Matt Bowen is bringing it at the National Football Post. As a former player, he offers the type of X’s and O’s insight that helps hard core fans get an even better view of what’s going on between the white lines on Sundays. A couple of weeks ago, he told us all about the Cover-2 defense. I am happy to ride his coattails and put a little extra Bears spin on his analysis.
In the latest entry in his Inside the Playbook series, Bowen offers some insight on how to beat the Cover-2 defense. As Bears fans, we had a front row seat to this as time and again, the defense was picked apart. Let’s see what Bowen describes as the keys to beating Lovie’s favorite scheme.
First Matt gives us the 7/FLAT route. Check out the alignment and Bowen’s breakdown after the jump.
Let’s start with the 7/Flat. I put the offense in “Posse” or “311” personnel (3 WR, 1 TE, 1 RB) against the basic Nickel package on defense (5 DB, 2 LB, 4 DL), where the nickel back replaces the Sam linebacker. The offense is in a 2×2 alignment with the running back in the “dot” alignment behind the QB.
The key to beating the Tampa 2 with this scheme is the “7” (or the Flag Route). Both No.1’s (“X” and “Z”) take a hard inside release, stem to a vertical alignment and break their route between 12-15 yards towards the corner of the field. The objective here is simple: find the hole between the deep half safety and the corner who is sinking to provide a cushion—or time—for the safety to get over the top of the WR. As you can see, the highlighted yellow box is the target for the QB, and as always, safeties in Tampa 2 have to be alert for the No.1 WR to use an inside release to set up the “7” and then break to the post.

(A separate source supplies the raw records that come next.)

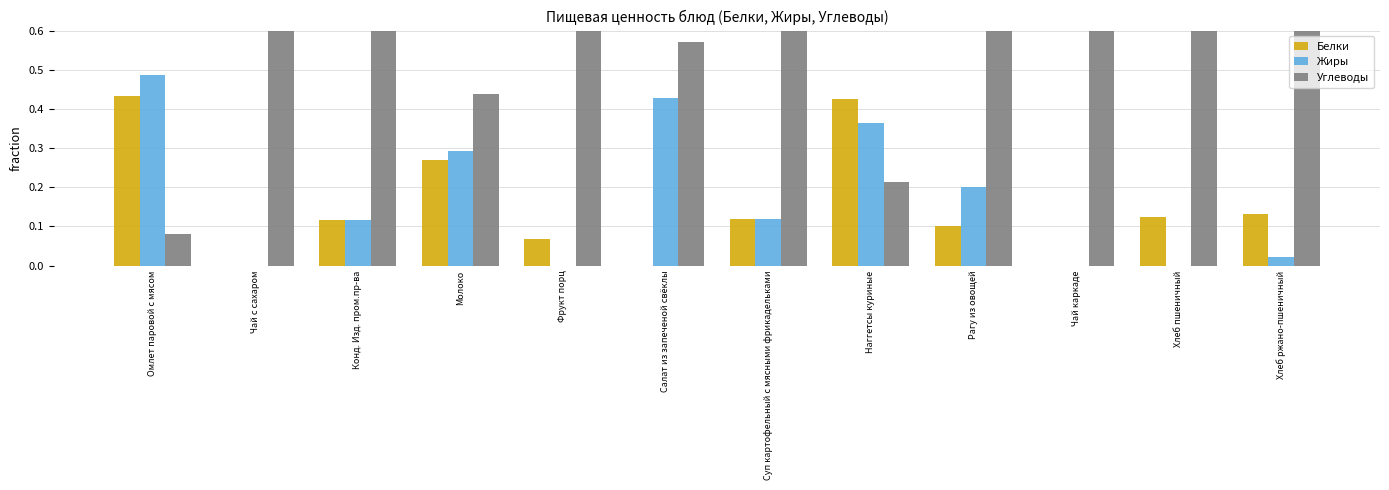

Is the value of Белки at Чай с сахаром greater than the value of Жиры at Рагу из овощей?

No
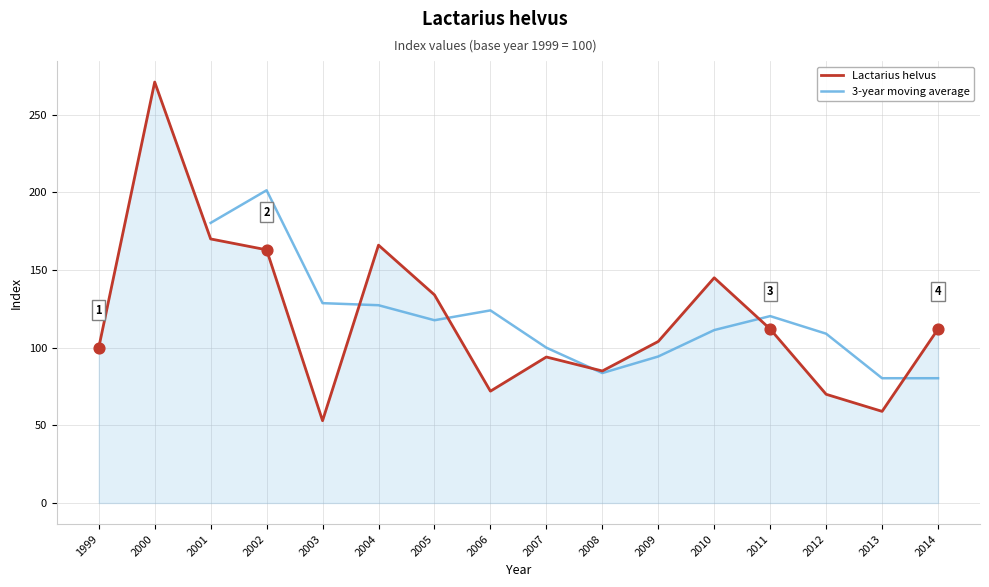

Approximately how many times larger is the value at 2006 compared to 2008?

0.8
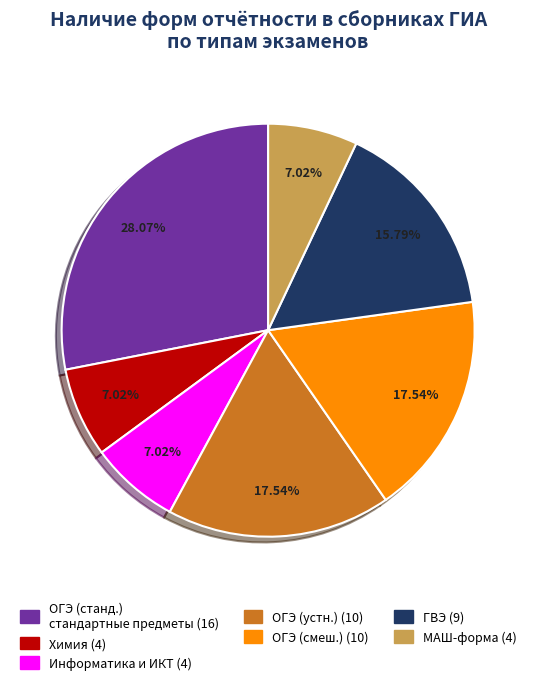

Which has a higher value, ГВЭ or ОГЭ (смеш.)?

ОГЭ (смеш.)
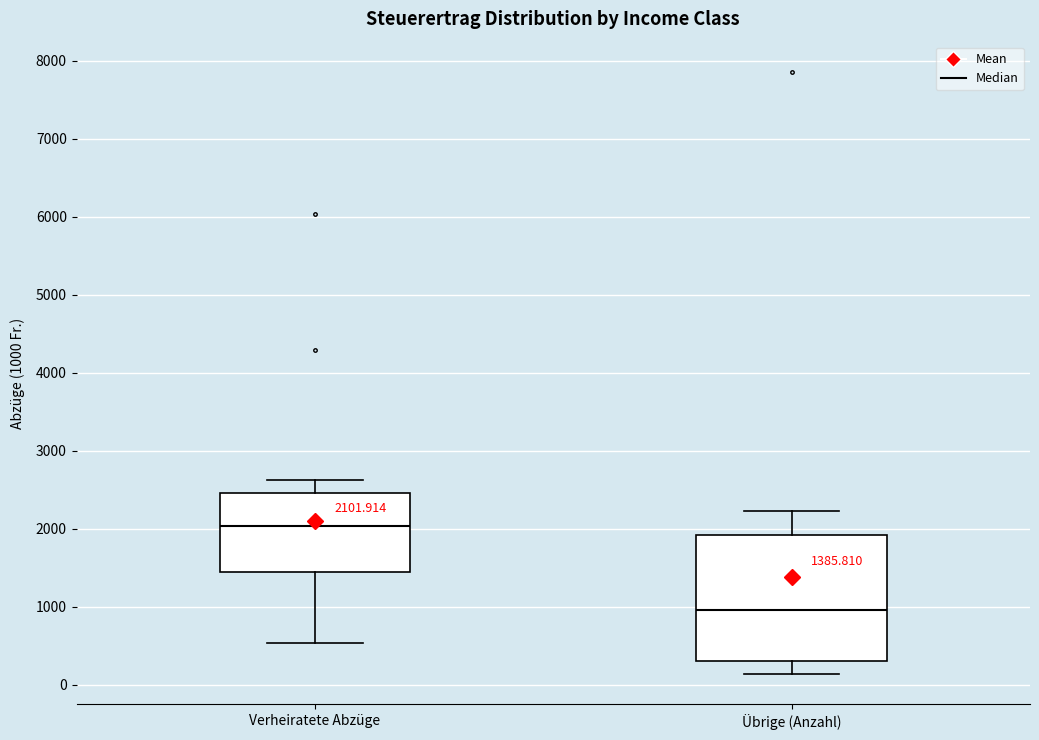

Which box's median line is the lowest?

Übrige (Anzahl)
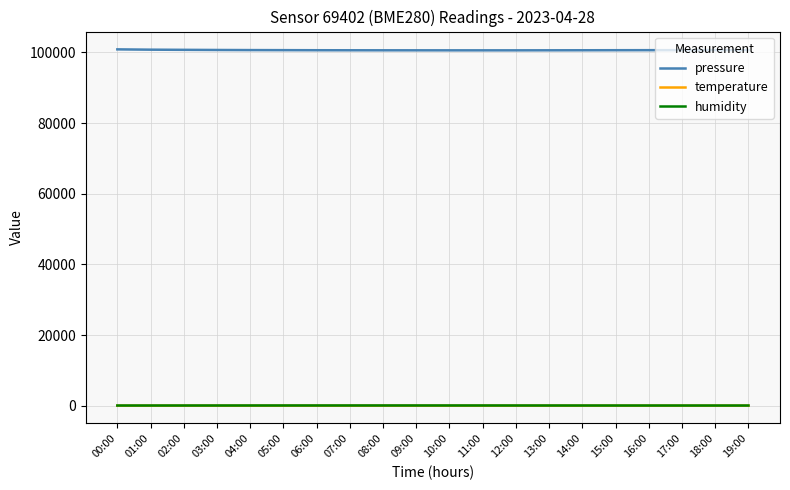

What value does the humidity series have at 18:00?

42.8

The rest of the route looks simple, but again, it is designed to put more pressure on the safeties. Both No.2’s (“Y” and “W”) run flat routes that act as a second read for the QB and as bait for the corners. From an offensive perspective, the QB wants the corners to react up to the flat, opening the hole in front of the safeties. If the corner sinks—as taught—the QB will throw to the flat, and if the corner squats on the flat route, then the QB will look to beat the defense by dropping the ball over the corner to the No.1 WR.
The RB scans for protection and then leaks out as a check down option. The defense will allow the QB to dump the ball off to the middle of the field, react, run to the ball and make a tackle.
By far, the 7/Flat forces the defense to play the technique of the Tampa 2 more than any other offensive scheme.
Does this seem familiar? Receivers settling into the little nooks and crannies of the defense to pick us apart up and down the field.
Here’s the next route pattern that Bowen labels as a Cover-2 buster:
The second route I want to break down today is the “999,” which looks and acts the same as running 4 Verticals—only the TE is the player to watch. Another way to beat Tampa 2 and another way to exploit this defense by taking advantage of the Mike Backer and the two deep half safeties.
We have the same personnel on the field; expect that the offense is set in a 3×1 alignment. The key to this route in the release by the No.1s (“X” and “Z”). Both WRs want to take a hard outside release to stretch the safeties and force them to widen from their landmarks (top of the numbers), which will open up the inside vertical seams. By doing this, the offense will have more room to work the middle of the field without the safeties being able to react and make a play on the football—all because of the release.
No.2 to the strong (or closed side), the “W,” will release inside on the nickel and then stem his route to get vertical, putting pressure on the Mike Backer—who has to run with any inside vertical route. However, the key aspect to the “999” is the TE or the “Y.” The TE is the No.3 receiver to the closed side. He essentially becomes the fourth vertical in this scheme, except that he stems his route at a deep angle—becoming the No.2 receiver to the weak side (or open side) at the end of the route.
Why do this? All because of the Mike. In this scheme, the offense is running two verticals at the Mike (“W” and “Y”) and forcing the linebacker to open to the closed side, get to his drop and read the eyes of the QB. A tough situation for even the most athletic player at the position. Especially with the safeties now playing wider due to the release of the No.1 WRs.
As we saw above, the RB will check release and the QB will dump the ball if he doesn’t have one of the vertical routes open down the field.
If there’s reason for optimism, it’s the fact that Urlacher is coming back healthy, since so much of this defense relies on the Mike linebacker to cover so much ground. As admirably as Hillenmeyer and company did filling in last season, there’s only one #54. Getting Chris Harris back in the fold will help get the safeties in the right spots too. As Bowen points out repeatedly, the coverages in this scheme rely heavily on the middle linebacker and safeties.
Last season, the Bears pretty much sucked in 3rd and long situations, as ESPN NFC North blogger Kevin Seifert so astutely points out – he’s a freaking genius – and plays like those listed above were a huge part of that. Fix this Lovie and Rod and maybe – just maybe – you’ll save our season.